La corruption est généralisée en Algérie, flagrante sur tous les niveaux et ça ne choque personne, mais l’histoire racontée par le ministre du commerce, Bakhti Belaïb, devant les journalistes et les caméras des télévisons, lors d’une conférence de presse qu’il a animé ce mercredi 21 septembre, laisse les observateurs perplexes devant la gravité de la situation.

En effet, Bakhti Belaîb raconte le cas d’un importateur «qui a des épaules (Ktaf en arabe algérien, NDLR)», qui a fait pression sur son ministère pour autoriser l’opération d’importation des «pièces qu’on ignore totalement l’origine» dit-il.

« Des cargaisons qui n’étaient pas homogènes. Il y avait des pièces détachées pour véhicules dont on ignorait totalement l’origine. Donc on a dit non ! »

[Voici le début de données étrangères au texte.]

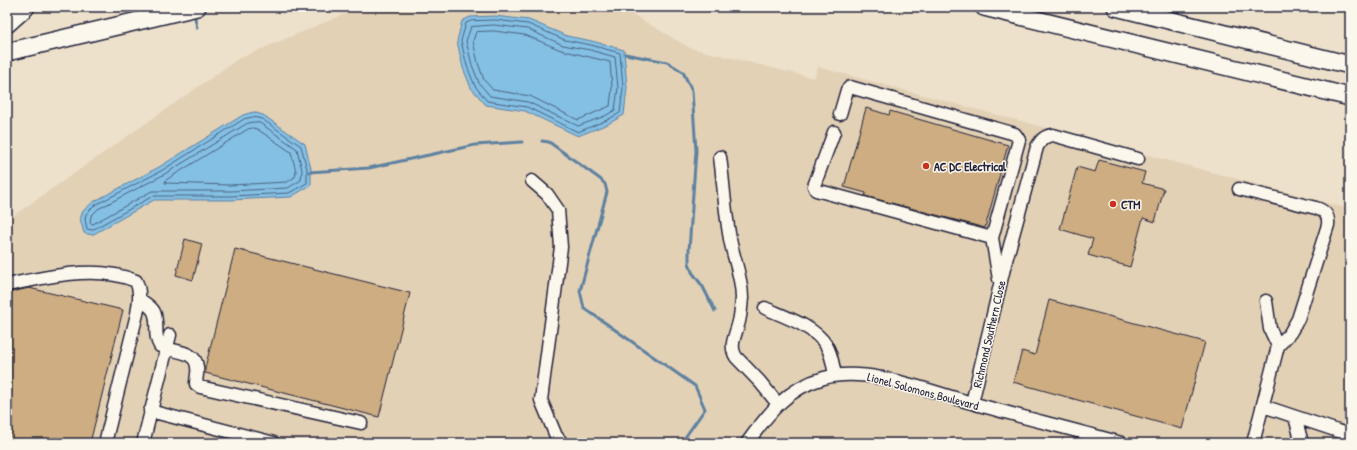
<svg xmlns="http://www.w3.org/2000/svg" width="1357" height="450" font-family="'Patrick Hand',sans-serif">
	<style>
		.built { fill: #e3d1b6 }
		.water { fill: #84c0e4; stroke: #5d81a0 }
		.lines { fill: none; stroke-linecap: round; stroke-linejoin: round }
		.shore { stroke: #49617f; stroke-width: 1 }
		.stream { stroke: #5d81a0; stroke-width: 3 }
		.building { fill: #cdad81; stroke: #22223b }
		.minor-casing { stroke: #22223b; stroke-width: 15 }
		.highway-casing { stroke: #22223b; stroke-width: 20 }
		.minor { stroke: #fbf7ec; stroke-width: 12 }
		.highway { stroke: #fbf7ec; stroke-width: 17 }
		.poi-dot { fill: #c8321e; stroke: #fbf7ec; stroke-width: 1.5 }
		.labels { text-anchor: middle; dominant-baseline: central; stroke-width: 3; stroke-linejoin: round; paint-order: stroke }
		.poi-label { font-size: 12px; font-weight: bold; fill: #22223b; stroke: #fbf7ec; text-anchor: start }
		.street-label { font-size: 12px; fill: #22223b; stroke: #fbf7ec }
	</style>
	<rect width="100%" height="100%" fill="#ede1cc"/>
	<filter id="ink" filterUnits="userSpaceOnUse"><feTurbulence type="fractalNoise" baseFrequency=".025" numOctaves="2"/><feDisplacementMap in="SourceGraphic" scale="8" xChannelSelector="R" yChannelSelector="G"/><feConvolveMatrix kernelMatrix="1 2 1 2 8 2 1 2 1" color-interpolation-filters="sRGB"/></filter>
	<g filter="url(#ink)">
		<!-- built -->
		<path class="built" d="M361 7H620L690 48 814 78 818 67 1350 209V443H7V220L238 59Z"/>
		<!-- water -->
		<path class="water" d="M495 16 529 20 567 36 592 41 624 50 627 88 624 115 608 124 578 136 525 111 486 105 471 88 463 68 457 41 462 21 470 17Z
			M253 112 263 115 305 144 311 169V185L291 197 231 200H154L92 235 84 233 80 219 83 211 93 202 159 167 243 115Z"/>
		<g class="lines">
			<!-- shore -->
			<path class="shore" d="M495 20 528 24 565 40 591 45 620 53 623 88 620 113 607 120 578 132 527 107 487 101 475 86 467 66 461 41 466 23 471 21Z
				M494 25 527 29 563 45 590 50 615 57 618 88 615 110 605 116 578 126 528 102 490 96 479 83 472 65 466 41 471 27Z
				M494 31 525 35 561 50 610 62 612 88 610 106 578 120 530 96 493 90 484 80 478 63 473 41 476 32Z
				M253 117 262 119 301 146 307 169V183L289 193 231 196H153L92 230 87 229 85 219 86 214 95 205 161 171 244 119Z
				M253 122 260 123 297 149 302 170 301 180 288 188 231 191H152L93 224 90 223 91 216 98 209 163 175 246 124Z
				M253 128 257 129 291 152 296 171 295 177 287 182 230 185 165 183 166 180 248 129Z"/>
			<!-- stream -->
			<path class="stream" d="M195 18 197 28
				M625 54 667 62 683 72 692 91 696 151 689 250V263L692 272 703 287 715 311
				M542 141 549 142 600 179 605 184 607 192 580 291 584 308 695 386 705 409 681 443
				M309 172 369 168 475 145 522 142"/>
		</g>
		<!-- building -->
		<path class="building" d="M866 108 889 115 890 111 1008 145 985 228 865 196 866 193 844 187Z
			M1099 160 1145 172 1142 183 1164 189 1155 222 1143 218 1130 267 1088 255 1093 239 1060 229 1077 167 1095 172Z
			M185 239 202 244 193 280 176 275Z
			M235 249 410 293 379 417 205 373V368Z
			M29 288 123 310 90 443H7V293Z
			M1049 300 1205 342 1182 429 1013 382 1022 351 1035 355Z"/>
		<g class="lines">
			<defs>
				<path id="minor" d="M840 114 847 90 850 87 1015 134 1019 140 992 238 999 279
					M834 132 814 186 816 190 992 238
					M720 157C724 186 725 216 731 244 735 262 742 279 742 298 741 307 741 316 738 325 735 337 729 346 736 357L760 382 778 404
					M532 181 547 194 558 210 561 247 541 400 556 436 562 443
					M1239 189 1316 208C1325 211 1329 215 1328 225L1298 319 1290 333 1278 346
					M7 285C48 277 96 264 136 281 141 292 139 302 137 314L105 443
					M139 299C144 303 151 306 154 312 159 323 153 335 160 346 172 352 196 350 197 367 198 373 196 378 196 384L200 387 361 423
					M1266 301 1270 329 1278 346
					M765 308C785 317 814 326 826 345 832 354 833 366 835 375
					M972 403 1005 264 1037 147C1041 140 1044 136 1053 135L1138 159
					M1263 406 1350 435
					M150 411 274 443
					M1295 417 1302 443
					M143 443 170 335
					M747 443C768 414 787 388 824 378 869 366 927 391 972 403 1021 417 1072 429 1121 443
					M1253 443 1278 346"/>
				<path id="highway" d="M984 7 1350 97
					M1116 7 1350 65
					M7 24 26 7
					M7 52 197 7"/>
			</defs>
			<!-- minor casing -->
			<use href="#minor" class="minor-casing"/>
			<!-- highway casing -->
			<use href="#highway" class="highway-casing"/>
			<!-- minor -->
			<use href="#minor" class="minor"/>
			<!-- highway -->
			<use href="#highway" class="highway"/>
		</g>
	</g>
	<!-- markers -->
	<g class="poi-dot">
		<circle cx="926" cy="166" r="4"/>
		<circle cx="1113" cy="204" r="4"/>
	</g>
	<g class="labels">
		<!-- poi labels -->
		<g class="poi-label">
			<text x="934" y="166">AC DC Electrical</text>
			<text x="1121" y="204">CTM</text>
		</g>
		<!-- street labels -->
		<g class="street-label">
			<text transform="translate(989 334) rotate(-77)">Richmond Southern Close</text>
			<text transform="translate(923 391) rotate(15)">Lionel Solomons Boulevard</text>
		</g>
	</g>
	<!-- margin -->
	<rect width="1357" height="450" fill="none" stroke="#fbf7ec" stroke-width="24"/>
	<rect x="12" y="12" width="1333" height="426" fill="none" stroke="#22223b" stroke-width="1.5" filter="url(#ink)"/>
</svg>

L’importateur est allé jusqu’à menacer les services du ministère suite au refus de ces derniers d’autoriser l’opération « Il les a menacés en disant : je vais faire rentrer ces produit coûte que coûte » raconte le ministre avant d’avouer que l’homme a dit vrai «les conteneurs ont quitté le port» affirme t-il.

Cette histoire dévoilée par le ministre du commerce en avouant son incapacité de stopper le baron, nous enseigne sur le gravité de la corruption qui a gangrené toutes les structures de l’Etat algérien commençant par le sommet.